Striding toward the runway, we saw a plane approaching slowly down the taxiway from one of the other private hangars – a small orange-and-white Cessna, with a loudly buzzing propeller engine on each wing.

“Give me your badge, quick,” Meyer ordered me. “And stay here. You move one step, your daughter’s dead.”

He tore the badge out of my hand and jogged toward the runway, shoving his gun into his belt. Standing in front of the plane, he held up the badge and waved his other hand frantically, like an enraged traffic cop. I could see the pilot behind the windshield, a young man with shaggy blond hair. He looked baffled, but he stopped the plane, and Meyer came around the wing.

A few seconds later, the pilot opened the door and Meyer stepped up into the plane. I couldn’t hear what they said over the noise of the propellers, but I saw Meyer snake something out of his pocket and flick his wrist. A telescoping steel baton shot from his hand like a huge switchblade knife. He must have taken it off the dead Port Authority cop along with the handcuffs.

He blasted the kid across the side of his head twice, with a force I could almost feel. Then he reached in, unclipped the pilot’s seat belt, and dumped him, unconscious, out onto the tarmac, with blood streaking his blond head.

“He says we can borrow his plane, Bennett!” he yelled at me. “How’s that for luck? Get your ass over here.”

I stood in the icy wake of the roaring propeller blades, wondering if there was any chance I could run back to the car and make a getaway with Chrissy. But Meyer had his pistol in his hand again. I saw the muzzle flash and felt the snap of a round whip past my left ear. Before I could blink, another round ricocheted off the tarmac between my legs.

“Come on, Mikey, I want some company. Pretty please?”

I sucked in my breath and headed toward the plane.

Chapter 90

The inside of the Cessna was as tight as a coffin. And less comfortable, I thought, trying to squeeze my long legs underneath the sharp console on the front passenger side. It didn’t help that Meyer cuffed my wrists before strapping me tightly into my seat with a lap belt and shoulder harness.

I stared at the bewildering array of complicated-looking gauges and buttons on the huge dashboard. But Meyer’s fingers moved across them with assurance. The propellers seemed to scream more loudly as he pushed forward one of six floor-mounted levers. Then he brought the one next to it up as well, and we started slowly moving.
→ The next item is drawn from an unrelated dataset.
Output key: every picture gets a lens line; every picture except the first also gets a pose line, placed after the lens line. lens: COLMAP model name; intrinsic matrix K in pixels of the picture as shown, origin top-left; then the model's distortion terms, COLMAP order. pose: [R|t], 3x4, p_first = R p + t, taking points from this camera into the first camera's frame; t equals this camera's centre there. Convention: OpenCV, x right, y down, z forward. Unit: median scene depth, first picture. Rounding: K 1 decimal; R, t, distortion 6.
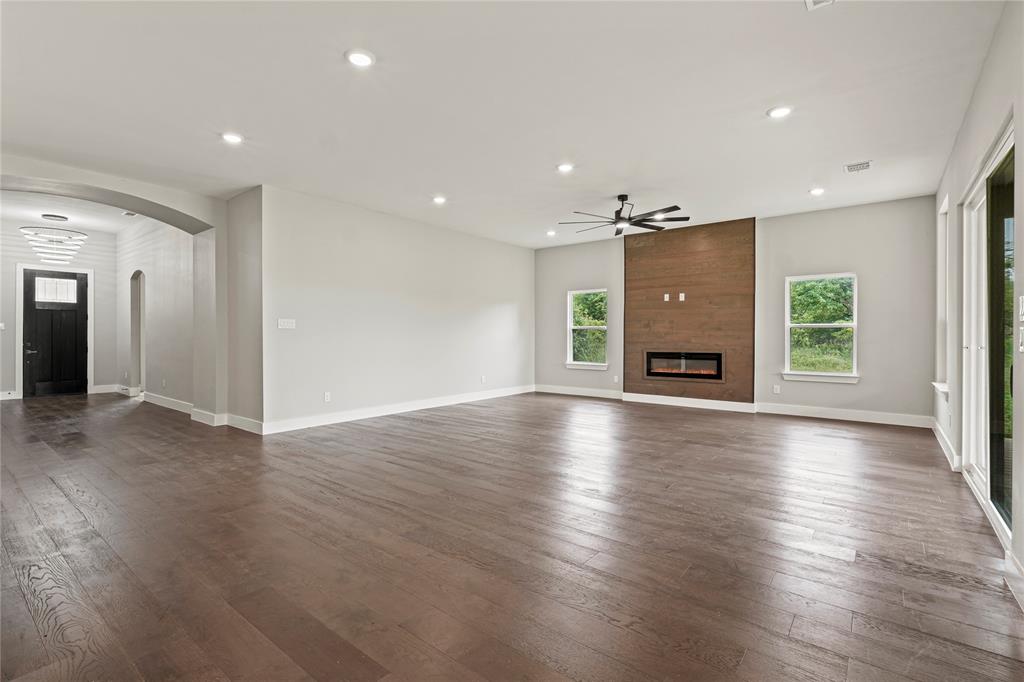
lens RADIAL K [[470.5, 0, 513.2], [0, 470.5, 335.1], [0, 0, 1]] dist [-0.004531, 0.002099]
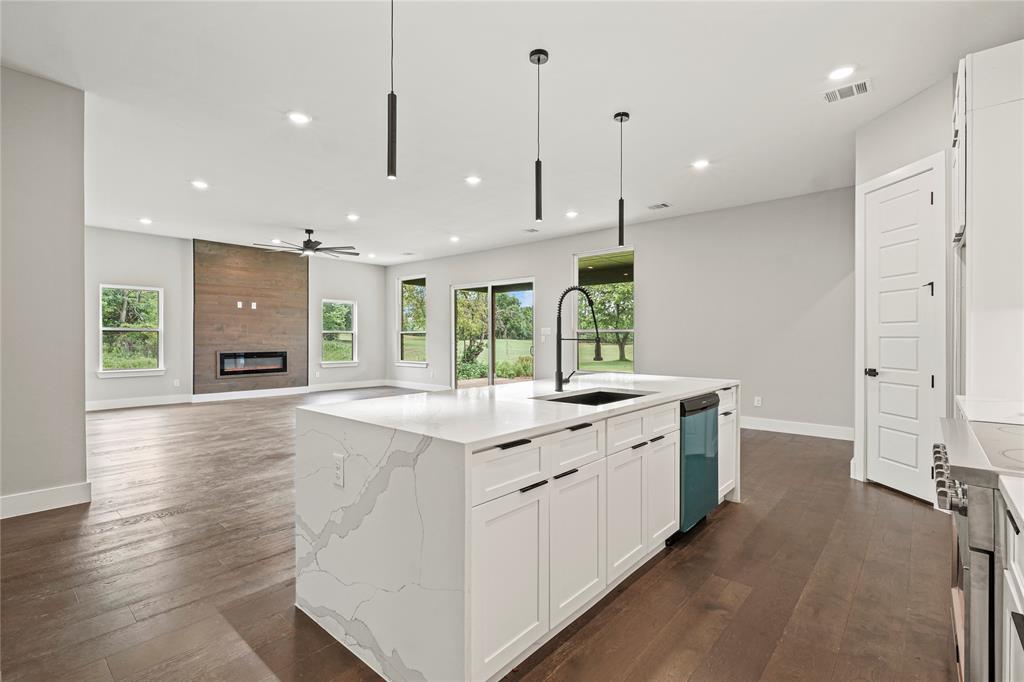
lens RADIAL K [[470.5, 0, 510.8], [0, 470.5, 338.9], [0, 0, 1]] dist [-0.004531, 0.002099]
pose [[0.056496, -0.005087, 0.998390, -0.770023], [-0.003742, 0.999979, 0.005307, -0.005506], [-0.998396, -0.004036, 0.056476, 0.278486]]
We were making the turn onto the runway when we saw the fire truck – humongous, bright yellow, lights and siren blazing as it barreled down the middle of the runway to block our path. I recognized it as the Port Authority’s Aircraft Rescue and Firefighting Unit. What was their nickname again? Something and Hoses?

A blistering spray of automatic rifle fire suddenly bloomed from one of the truck’s side windows, and the tarmac in front of us exploded with puffs from the warning shots.
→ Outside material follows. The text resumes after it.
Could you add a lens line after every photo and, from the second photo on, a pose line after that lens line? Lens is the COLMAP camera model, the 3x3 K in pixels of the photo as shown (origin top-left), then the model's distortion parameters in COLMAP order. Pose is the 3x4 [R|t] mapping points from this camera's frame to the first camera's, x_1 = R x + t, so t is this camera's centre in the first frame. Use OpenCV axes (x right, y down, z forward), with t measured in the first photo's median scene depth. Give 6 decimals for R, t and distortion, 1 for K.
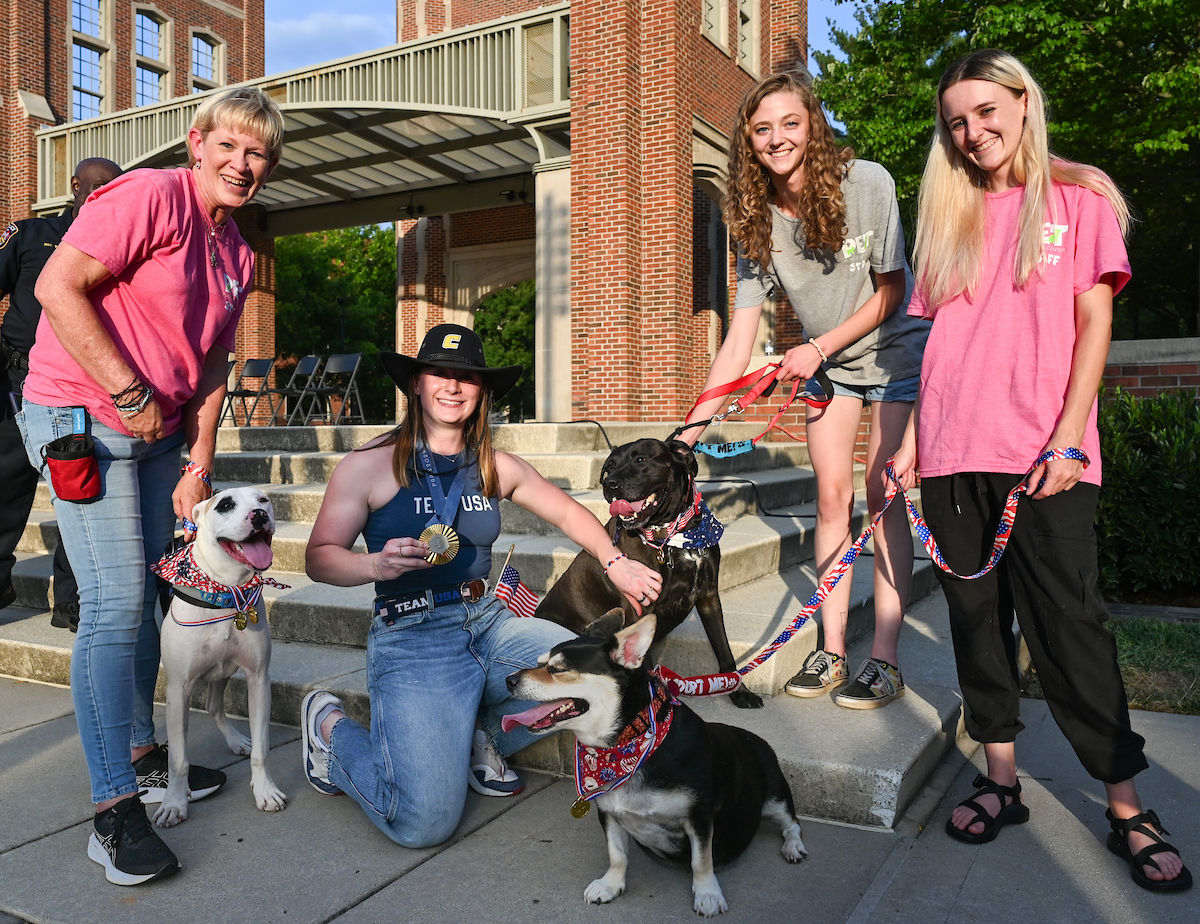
lens RADIAL K [[951.5, 0, 605.9], [0, 951.5, 429.8], [0, 0, 1]] dist [-0.005016, 0.001961]
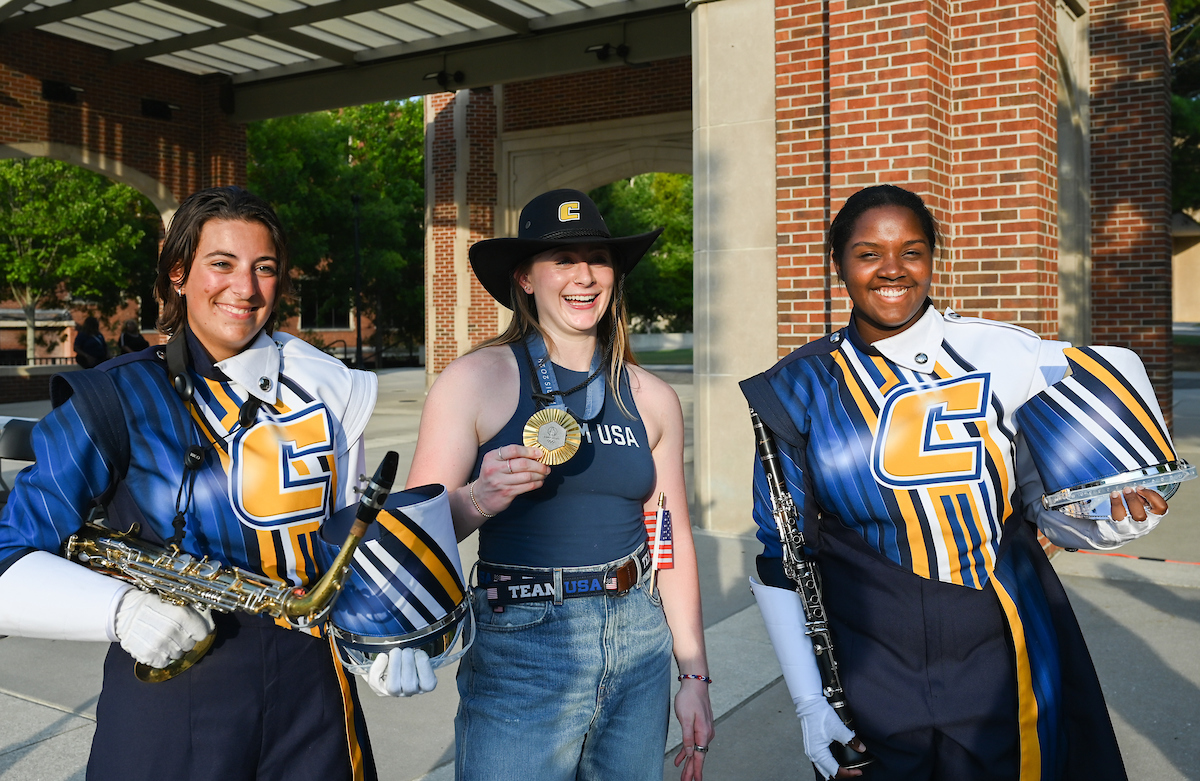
lens RADIAL K [[1147.7, 0, 597.9], [0, 1147.7, 344.5], [0, 0, 1]] dist [0.010305, -0.003230]
pose [[0.997238, -0.003847, -0.074171, -0.087390], [0.004487, 0.999954, 0.008466, -0.112362], [0.074135, -0.008775, 0.997210, 0.452224]]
Holy crap! Guns and Hoses, that was it. Those guys were a crazy hybrid of firemen and cops who dealt with both plane crashes and hijackings.

Aim for the pilot! I mentally messaged them, scrunching down in my seat as far as I could.
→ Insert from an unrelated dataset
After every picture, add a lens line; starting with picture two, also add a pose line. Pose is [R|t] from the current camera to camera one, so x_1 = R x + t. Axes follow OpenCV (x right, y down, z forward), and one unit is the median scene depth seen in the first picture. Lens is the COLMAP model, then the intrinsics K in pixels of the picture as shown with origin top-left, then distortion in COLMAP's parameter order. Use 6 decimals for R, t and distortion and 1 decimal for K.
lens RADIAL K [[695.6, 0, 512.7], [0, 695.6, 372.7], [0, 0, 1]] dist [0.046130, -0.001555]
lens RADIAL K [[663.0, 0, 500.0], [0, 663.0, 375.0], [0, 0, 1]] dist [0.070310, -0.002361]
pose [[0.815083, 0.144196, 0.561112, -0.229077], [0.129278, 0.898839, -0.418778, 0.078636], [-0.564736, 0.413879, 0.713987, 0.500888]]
Although at this point, I was willing to get shot if it meant finally stopping Meyer.

He did something with the foot pedals, and we made a quick U-turn back onto the taxiway. Then he jammed the throttle level up as far as it would go, and we were suddenly rocketing down the lane, dangerously close to the row of hangars.

My breath stopped when I saw the deicing truck that was parked squarely in our way. There was no chance we could miss it. At that speed, trying to turn the plane would have sent it into a violent, out-of-control spin.

Silently I said my last prayer as we raced forward to ram it broadside.